** STORED DATA **
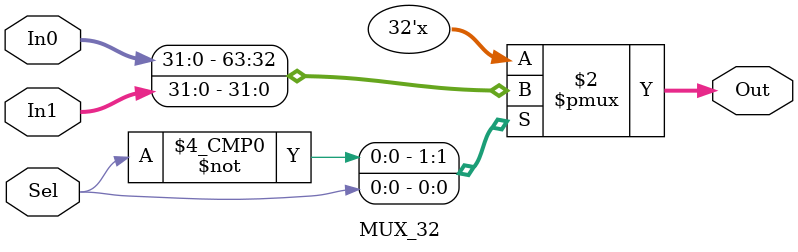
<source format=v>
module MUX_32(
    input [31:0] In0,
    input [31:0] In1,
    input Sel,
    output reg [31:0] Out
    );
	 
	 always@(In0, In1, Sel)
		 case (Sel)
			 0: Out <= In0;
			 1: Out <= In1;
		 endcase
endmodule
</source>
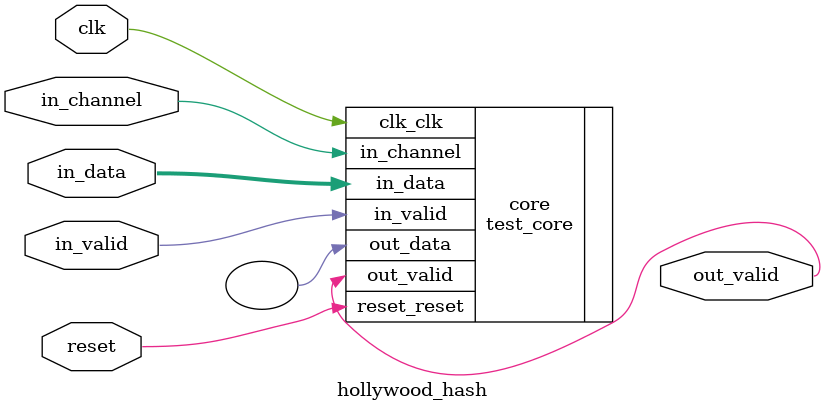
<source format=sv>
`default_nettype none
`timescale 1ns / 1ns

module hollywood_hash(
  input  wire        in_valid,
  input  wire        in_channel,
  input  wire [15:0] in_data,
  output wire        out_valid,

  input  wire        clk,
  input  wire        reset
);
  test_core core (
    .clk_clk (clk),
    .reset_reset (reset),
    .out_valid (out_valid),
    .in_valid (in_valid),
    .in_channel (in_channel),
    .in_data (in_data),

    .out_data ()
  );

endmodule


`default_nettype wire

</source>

** REQUIRED ACTION **
Give every line of the listing above again, exactly, with no images.

** RESPONSE FOR THIS EXERCISE **
<source format=v>
module MUX_32(
    input [31:0] In0,
    input [31:0] In1,
    input Sel,
    output reg [31:0] Out
    );
	 
	 always@(In0, In1, Sel)
		 case (Sel)
			 0: Out <= In0;
			 1: Out <= In1;
		 endcase
endmodule
</source>
<source format=sv>
`default_nettype none
`timescale 1ns / 1ns

module hollywood_hash(
  input  wire        in_valid,
  input  wire        in_channel,
  input  wire [15:0] in_data,
  output wire        out_valid,

  input  wire        clk,
  input  wire        reset
);
  test_core core (
    .clk_clk (clk),
    .reset_reset (reset),
    .out_valid (out_valid),
    .in_valid (in_valid),
    .in_channel (in_channel),
    .in_data (in_data),

    .out_data ()
  );

endmodule


`default_nettype wire

</source>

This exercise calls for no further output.